REQUIRED WORK ::
Retype the lines from the one containing "12: (661, 279)" through the last line of the entries below, exactly and in full, omitting every image.
═══ INFORMATION SHOWN ═══
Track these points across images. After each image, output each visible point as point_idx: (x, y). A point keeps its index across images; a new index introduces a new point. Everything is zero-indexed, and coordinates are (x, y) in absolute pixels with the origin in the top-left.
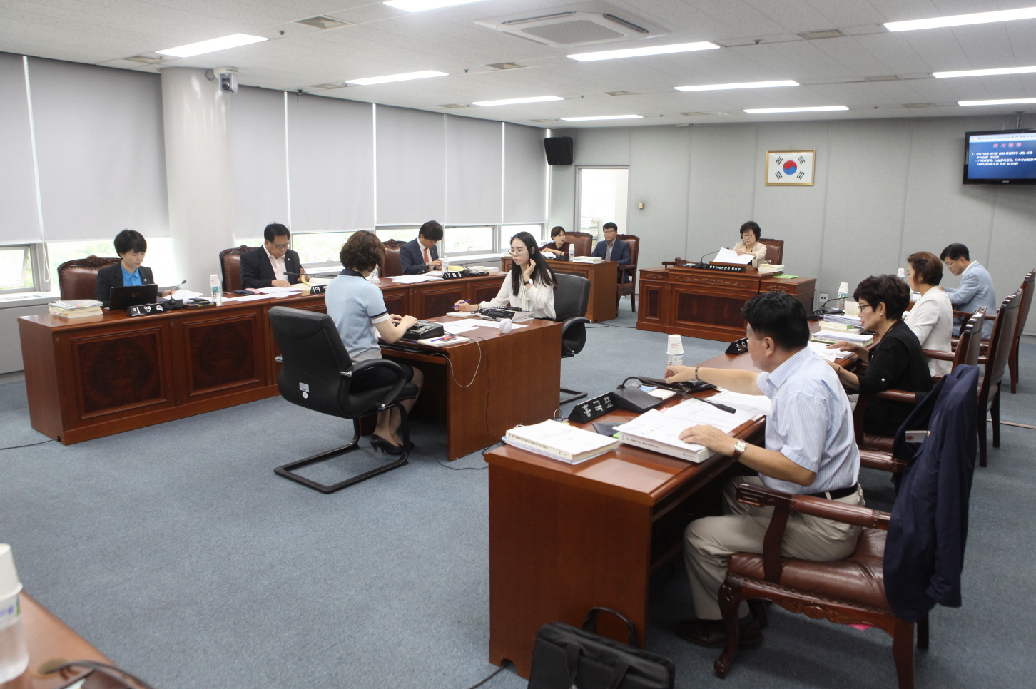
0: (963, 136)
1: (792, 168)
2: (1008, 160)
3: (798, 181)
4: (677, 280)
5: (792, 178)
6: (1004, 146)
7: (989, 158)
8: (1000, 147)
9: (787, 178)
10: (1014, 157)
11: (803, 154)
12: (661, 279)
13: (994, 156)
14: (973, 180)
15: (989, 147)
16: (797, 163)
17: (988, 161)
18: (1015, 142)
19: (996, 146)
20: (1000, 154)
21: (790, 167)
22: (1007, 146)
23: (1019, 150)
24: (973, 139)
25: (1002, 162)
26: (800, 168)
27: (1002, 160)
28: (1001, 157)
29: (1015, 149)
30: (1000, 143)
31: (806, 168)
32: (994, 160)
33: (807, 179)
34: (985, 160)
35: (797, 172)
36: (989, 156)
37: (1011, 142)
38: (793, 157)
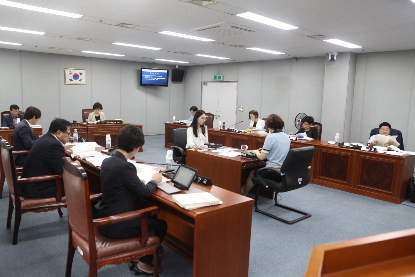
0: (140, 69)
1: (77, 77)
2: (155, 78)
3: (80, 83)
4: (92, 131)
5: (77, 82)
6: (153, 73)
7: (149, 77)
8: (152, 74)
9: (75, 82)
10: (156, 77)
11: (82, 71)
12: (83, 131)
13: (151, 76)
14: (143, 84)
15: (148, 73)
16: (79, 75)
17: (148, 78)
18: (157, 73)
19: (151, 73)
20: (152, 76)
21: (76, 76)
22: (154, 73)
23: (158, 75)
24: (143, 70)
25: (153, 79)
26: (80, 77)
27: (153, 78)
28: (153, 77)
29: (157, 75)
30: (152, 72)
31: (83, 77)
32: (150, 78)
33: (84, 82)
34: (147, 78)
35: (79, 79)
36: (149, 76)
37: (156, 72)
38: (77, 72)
═══
ANSWER SECTION ::
12: (661, 279)
13: (994, 156)
14: (973, 180)
15: (989, 147)
16: (797, 163)
17: (988, 161)
18: (1015, 142)
19: (996, 146)
20: (1000, 154)
21: (790, 167)
22: (1007, 146)
23: (1019, 150)
24: (973, 139)
25: (1002, 162)
26: (800, 168)
27: (1002, 160)
28: (1001, 157)
29: (1015, 149)
30: (1000, 143)
31: (806, 168)
32: (994, 160)
33: (807, 179)
34: (985, 160)
35: (797, 172)
36: (989, 156)
37: (1011, 142)
38: (793, 157)
0: (140, 69)
1: (77, 77)
2: (155, 78)
3: (80, 83)
4: (92, 131)
5: (77, 82)
6: (153, 73)
7: (149, 77)
8: (152, 74)
9: (75, 82)
10: (156, 77)
11: (82, 71)
12: (83, 131)
13: (151, 76)
14: (143, 84)
15: (148, 73)
16: (79, 75)
17: (148, 78)
18: (157, 73)
19: (151, 73)
20: (152, 76)
21: (76, 76)
22: (154, 73)
23: (158, 75)
24: (143, 70)
25: (153, 79)
26: (80, 77)
27: (153, 78)
28: (153, 77)
29: (157, 75)
30: (152, 72)
31: (83, 77)
32: (150, 78)
33: (84, 82)
34: (147, 78)
35: (79, 79)
36: (149, 76)
37: (156, 72)
38: (77, 72)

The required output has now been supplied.